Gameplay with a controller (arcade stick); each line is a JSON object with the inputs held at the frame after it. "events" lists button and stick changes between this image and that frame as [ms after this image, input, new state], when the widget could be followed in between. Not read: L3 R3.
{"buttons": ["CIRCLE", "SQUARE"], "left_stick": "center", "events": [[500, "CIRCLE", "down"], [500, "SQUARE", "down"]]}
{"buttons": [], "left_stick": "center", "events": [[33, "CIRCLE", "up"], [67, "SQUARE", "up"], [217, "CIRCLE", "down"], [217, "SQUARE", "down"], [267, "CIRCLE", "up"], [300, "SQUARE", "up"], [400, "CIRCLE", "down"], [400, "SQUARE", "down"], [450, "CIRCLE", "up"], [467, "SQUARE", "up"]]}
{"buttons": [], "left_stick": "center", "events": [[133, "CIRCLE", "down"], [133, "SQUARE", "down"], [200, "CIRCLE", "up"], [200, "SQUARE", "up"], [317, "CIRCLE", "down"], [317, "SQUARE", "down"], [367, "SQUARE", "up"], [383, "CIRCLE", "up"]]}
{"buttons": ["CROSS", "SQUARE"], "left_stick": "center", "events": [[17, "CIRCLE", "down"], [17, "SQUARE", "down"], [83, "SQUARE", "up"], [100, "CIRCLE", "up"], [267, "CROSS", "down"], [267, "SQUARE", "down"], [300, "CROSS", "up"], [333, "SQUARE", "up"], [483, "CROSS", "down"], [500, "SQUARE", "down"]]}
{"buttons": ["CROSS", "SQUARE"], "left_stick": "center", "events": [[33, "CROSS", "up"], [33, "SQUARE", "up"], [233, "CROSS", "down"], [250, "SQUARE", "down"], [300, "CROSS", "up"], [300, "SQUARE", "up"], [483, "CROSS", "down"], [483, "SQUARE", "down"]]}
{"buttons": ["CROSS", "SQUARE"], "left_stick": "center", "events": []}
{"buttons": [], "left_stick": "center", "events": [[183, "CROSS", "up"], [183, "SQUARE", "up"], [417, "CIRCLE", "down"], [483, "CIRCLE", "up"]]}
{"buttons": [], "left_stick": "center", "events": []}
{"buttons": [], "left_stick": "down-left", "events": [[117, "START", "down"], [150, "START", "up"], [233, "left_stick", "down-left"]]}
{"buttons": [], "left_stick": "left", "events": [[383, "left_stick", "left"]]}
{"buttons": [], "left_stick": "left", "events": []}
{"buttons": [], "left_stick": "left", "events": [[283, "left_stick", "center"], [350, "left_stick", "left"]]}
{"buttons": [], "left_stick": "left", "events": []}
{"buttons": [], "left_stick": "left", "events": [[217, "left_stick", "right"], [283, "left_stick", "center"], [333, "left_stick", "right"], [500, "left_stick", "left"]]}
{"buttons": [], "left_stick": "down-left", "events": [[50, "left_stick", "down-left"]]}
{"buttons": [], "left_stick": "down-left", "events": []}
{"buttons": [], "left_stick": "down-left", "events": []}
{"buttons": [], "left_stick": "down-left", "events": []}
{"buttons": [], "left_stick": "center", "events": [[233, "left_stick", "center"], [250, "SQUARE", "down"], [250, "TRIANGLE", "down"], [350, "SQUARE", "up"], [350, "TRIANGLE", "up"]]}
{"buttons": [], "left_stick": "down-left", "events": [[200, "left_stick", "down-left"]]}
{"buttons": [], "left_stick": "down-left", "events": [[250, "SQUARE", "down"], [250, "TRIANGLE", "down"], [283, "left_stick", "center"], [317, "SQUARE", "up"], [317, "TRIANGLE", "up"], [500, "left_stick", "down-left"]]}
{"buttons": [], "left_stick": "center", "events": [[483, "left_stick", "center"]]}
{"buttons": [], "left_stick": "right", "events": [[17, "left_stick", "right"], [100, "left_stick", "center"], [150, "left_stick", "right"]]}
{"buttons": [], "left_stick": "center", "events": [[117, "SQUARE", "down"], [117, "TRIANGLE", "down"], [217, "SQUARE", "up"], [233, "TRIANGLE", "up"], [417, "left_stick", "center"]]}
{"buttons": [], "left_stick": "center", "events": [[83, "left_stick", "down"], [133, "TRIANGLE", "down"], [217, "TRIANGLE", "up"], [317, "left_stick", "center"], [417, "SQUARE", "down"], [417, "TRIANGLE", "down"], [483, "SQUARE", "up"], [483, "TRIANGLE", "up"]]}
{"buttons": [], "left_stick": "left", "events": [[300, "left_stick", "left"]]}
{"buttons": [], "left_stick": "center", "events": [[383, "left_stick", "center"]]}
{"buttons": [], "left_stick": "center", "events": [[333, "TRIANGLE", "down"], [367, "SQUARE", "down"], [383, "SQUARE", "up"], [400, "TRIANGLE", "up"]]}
■ ■ ■ ■
**Exercise objective:** Copy out every line in the records where the word "right" is found.

**Exercise answer:**
{"buttons": [], "left_stick": "left", "events": [[217, "left_stick", "right"], [283, "left_stick", "center"], [333, "left_stick", "right"], [500, "left_stick", "left"]]}
{"buttons": [], "left_stick": "right", "events": [[17, "left_stick", "right"], [100, "left_stick", "center"], [150, "left_stick", "right"]]}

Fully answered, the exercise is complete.